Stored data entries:
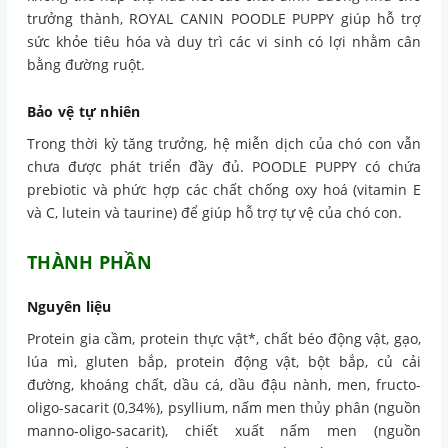
trưởng thành, ROYAL CANIN POODLE PUPPY giúp hỗ trợ
sức khỏe tiêu hóa và duy trì các vi sinh có lợi nhằm cân
bằng đường ruột.
Bảo vệ tự nhiên
Trong thời kỳ tăng trưởng, hệ miễn dịch của chó con vẫn
chưa được phát triển đầy đủ. POODLE PUPPY có chứa
prebiotic và phức hợp các chất chống oxy hoá (vitamin E
và C, lutein và taurine) để giúp hỗ trợ tự vệ của chó con.
THÀNH PHẦN
Nguyên liệu
Protein gia cầm, protein thực vật*, chất béo động vật, gạo,
lúa mì, gluten bắp, protein động vật, bột bắp, củ cải
đường, khoáng chất, dầu cá, dầu đậu nành, men, fructo-
oligo-sacarit (0,34%), psyllium, nấm men thủy phân (nguồn
manno-oligo-sacarit), chiết xuất nấm men (nguồn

Exercise description:
Reproduce the lines above, beginning at the line with "Bảo vệ tự nhiên" and stopping after the line with "Nguyên liệu", exactly as they are.

Written response:
Bảo vệ tự nhiên
Trong thời kỳ tăng trưởng, hệ miễn dịch của chó con vẫn
chưa được phát triển đầy đủ. POODLE PUPPY có chứa
prebiotic và phức hợp các chất chống oxy hoá (vitamin E
và C, lutein và taurine) để giúp hỗ trợ tự vệ của chó con.
THÀNH PHẦN
Nguyên liệu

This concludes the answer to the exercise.